═══ Material for the task ═══
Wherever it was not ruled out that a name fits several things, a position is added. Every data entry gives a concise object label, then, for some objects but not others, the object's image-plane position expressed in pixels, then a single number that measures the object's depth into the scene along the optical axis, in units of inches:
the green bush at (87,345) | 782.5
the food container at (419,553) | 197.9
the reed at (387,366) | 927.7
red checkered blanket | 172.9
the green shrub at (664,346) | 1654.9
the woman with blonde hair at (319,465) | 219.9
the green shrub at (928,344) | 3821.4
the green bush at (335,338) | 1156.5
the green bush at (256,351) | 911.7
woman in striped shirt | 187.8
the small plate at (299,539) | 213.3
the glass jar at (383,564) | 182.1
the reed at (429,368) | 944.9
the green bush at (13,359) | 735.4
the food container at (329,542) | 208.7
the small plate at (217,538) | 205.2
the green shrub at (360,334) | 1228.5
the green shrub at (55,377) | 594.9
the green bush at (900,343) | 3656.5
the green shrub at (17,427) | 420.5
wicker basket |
═══
• **Exercise prompt**: Please print the lines from the one containing "the green shrub at (55,377) | 594.9" through the last line of the material, exactly, and leave out all other lines.

• **Answer below**:
the green shrub at (55,377) | 594.9
the green bush at (900,343) | 3656.5
the green shrub at (17,427) | 420.5
wicker basket |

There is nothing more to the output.